YOUR OBJECTIVE
Among these entries, how many lines have the string "честь" in them? Only the number is needed.

Saved entries
· · · ·

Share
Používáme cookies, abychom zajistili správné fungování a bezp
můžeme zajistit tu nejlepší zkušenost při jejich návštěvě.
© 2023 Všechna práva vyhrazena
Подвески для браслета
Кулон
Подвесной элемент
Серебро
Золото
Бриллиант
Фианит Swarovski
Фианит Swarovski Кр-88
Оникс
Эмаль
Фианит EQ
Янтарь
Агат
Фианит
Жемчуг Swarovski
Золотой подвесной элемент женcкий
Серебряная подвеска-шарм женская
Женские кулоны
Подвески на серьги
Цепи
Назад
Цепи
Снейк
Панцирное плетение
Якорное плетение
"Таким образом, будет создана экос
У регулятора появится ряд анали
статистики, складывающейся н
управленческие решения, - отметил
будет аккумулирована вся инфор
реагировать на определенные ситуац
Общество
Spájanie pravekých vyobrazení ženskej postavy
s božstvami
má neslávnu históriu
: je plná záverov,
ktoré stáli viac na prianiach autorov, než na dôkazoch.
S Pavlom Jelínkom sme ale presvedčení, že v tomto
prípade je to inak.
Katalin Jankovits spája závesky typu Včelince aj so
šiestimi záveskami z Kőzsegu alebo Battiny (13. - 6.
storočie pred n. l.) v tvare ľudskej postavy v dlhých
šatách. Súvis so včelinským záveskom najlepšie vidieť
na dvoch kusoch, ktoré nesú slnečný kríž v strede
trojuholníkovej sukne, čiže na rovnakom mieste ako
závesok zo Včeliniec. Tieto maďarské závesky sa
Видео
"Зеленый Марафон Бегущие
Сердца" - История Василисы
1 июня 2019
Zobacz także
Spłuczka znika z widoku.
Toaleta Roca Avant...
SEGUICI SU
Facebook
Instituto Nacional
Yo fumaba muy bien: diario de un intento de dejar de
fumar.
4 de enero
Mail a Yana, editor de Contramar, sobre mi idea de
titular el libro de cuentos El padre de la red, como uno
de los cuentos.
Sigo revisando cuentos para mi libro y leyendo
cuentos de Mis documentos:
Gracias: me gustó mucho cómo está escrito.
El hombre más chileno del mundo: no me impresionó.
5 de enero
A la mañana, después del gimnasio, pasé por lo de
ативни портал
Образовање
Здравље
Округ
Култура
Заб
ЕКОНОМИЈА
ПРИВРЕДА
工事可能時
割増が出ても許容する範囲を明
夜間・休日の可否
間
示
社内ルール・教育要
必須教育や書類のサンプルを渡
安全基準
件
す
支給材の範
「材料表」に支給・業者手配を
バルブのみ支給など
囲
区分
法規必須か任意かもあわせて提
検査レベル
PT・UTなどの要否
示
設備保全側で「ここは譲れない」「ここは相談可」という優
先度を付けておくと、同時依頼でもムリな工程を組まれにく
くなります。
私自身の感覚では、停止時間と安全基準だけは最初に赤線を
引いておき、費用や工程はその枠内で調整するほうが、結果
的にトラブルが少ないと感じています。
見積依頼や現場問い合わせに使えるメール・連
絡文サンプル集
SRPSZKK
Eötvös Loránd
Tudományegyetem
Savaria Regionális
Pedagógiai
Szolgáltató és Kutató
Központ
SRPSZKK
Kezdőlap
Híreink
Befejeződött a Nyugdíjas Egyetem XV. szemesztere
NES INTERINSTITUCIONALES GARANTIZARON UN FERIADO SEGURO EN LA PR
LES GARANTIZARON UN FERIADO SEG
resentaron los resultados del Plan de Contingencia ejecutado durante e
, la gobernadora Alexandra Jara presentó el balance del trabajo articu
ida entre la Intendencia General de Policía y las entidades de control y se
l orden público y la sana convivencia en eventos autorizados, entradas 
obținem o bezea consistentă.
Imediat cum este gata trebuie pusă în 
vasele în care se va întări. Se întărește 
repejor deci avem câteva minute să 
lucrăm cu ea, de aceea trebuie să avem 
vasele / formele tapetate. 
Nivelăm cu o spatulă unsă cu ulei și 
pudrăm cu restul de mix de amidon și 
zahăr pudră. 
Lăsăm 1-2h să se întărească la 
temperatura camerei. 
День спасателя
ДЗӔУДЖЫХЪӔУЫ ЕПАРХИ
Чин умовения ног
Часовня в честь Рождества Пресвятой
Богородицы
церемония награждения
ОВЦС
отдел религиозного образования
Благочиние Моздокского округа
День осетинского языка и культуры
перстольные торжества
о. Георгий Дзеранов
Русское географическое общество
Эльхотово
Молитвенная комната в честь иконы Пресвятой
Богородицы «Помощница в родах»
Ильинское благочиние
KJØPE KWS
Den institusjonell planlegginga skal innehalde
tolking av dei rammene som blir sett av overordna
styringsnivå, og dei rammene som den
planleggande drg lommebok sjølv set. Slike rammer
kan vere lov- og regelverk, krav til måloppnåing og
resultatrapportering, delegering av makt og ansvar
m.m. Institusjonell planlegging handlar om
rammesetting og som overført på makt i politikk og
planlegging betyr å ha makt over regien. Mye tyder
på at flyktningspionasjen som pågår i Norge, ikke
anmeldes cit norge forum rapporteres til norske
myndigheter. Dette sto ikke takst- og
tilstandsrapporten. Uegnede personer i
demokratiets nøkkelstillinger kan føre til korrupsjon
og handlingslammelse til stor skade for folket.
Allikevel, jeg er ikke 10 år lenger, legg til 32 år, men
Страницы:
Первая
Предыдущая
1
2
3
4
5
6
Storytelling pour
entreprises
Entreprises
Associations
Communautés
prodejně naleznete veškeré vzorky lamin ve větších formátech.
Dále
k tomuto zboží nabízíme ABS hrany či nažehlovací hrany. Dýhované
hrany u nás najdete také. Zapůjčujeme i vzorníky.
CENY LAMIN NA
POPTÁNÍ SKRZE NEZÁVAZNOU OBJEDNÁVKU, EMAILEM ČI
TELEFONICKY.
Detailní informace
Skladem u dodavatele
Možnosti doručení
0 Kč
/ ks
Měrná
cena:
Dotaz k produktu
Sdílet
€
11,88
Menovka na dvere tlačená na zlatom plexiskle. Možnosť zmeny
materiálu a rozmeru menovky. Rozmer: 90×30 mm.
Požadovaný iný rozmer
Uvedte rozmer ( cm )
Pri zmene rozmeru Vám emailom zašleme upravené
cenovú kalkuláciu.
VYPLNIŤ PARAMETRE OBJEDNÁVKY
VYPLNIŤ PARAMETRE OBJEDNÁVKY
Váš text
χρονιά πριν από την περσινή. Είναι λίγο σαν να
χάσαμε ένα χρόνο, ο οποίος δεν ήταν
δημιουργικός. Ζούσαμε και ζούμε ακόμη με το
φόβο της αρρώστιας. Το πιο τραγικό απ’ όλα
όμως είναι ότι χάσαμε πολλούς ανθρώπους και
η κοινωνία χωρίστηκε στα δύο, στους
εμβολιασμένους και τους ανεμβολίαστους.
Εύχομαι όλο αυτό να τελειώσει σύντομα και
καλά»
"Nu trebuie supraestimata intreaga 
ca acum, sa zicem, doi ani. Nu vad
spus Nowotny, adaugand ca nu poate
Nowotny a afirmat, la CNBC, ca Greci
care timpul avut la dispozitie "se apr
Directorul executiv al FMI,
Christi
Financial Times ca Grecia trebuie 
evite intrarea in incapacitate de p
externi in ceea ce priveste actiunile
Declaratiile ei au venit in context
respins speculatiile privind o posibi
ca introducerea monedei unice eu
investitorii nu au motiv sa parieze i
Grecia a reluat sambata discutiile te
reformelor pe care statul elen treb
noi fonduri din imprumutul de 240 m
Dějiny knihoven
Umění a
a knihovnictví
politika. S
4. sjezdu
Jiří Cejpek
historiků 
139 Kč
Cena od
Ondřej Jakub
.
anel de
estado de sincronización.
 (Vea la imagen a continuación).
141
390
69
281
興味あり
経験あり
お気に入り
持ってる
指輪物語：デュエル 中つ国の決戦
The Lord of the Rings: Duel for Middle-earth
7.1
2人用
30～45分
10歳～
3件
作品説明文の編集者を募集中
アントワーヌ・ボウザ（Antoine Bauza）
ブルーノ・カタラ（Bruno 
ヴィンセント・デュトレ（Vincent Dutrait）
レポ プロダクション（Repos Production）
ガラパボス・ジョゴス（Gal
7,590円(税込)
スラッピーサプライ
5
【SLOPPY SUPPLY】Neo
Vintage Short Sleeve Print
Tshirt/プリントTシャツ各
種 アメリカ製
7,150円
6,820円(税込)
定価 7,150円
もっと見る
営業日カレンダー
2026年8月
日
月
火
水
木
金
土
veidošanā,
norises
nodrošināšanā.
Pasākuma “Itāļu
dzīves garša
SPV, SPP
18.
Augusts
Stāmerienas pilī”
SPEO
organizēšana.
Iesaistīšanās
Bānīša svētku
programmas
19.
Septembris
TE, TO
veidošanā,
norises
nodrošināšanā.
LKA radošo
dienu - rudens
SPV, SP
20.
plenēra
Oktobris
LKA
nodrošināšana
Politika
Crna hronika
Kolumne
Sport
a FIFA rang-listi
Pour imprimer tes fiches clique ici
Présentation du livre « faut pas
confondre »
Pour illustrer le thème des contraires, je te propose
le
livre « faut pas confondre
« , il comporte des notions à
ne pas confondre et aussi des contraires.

· · · ·

OUTPUT BELOW
2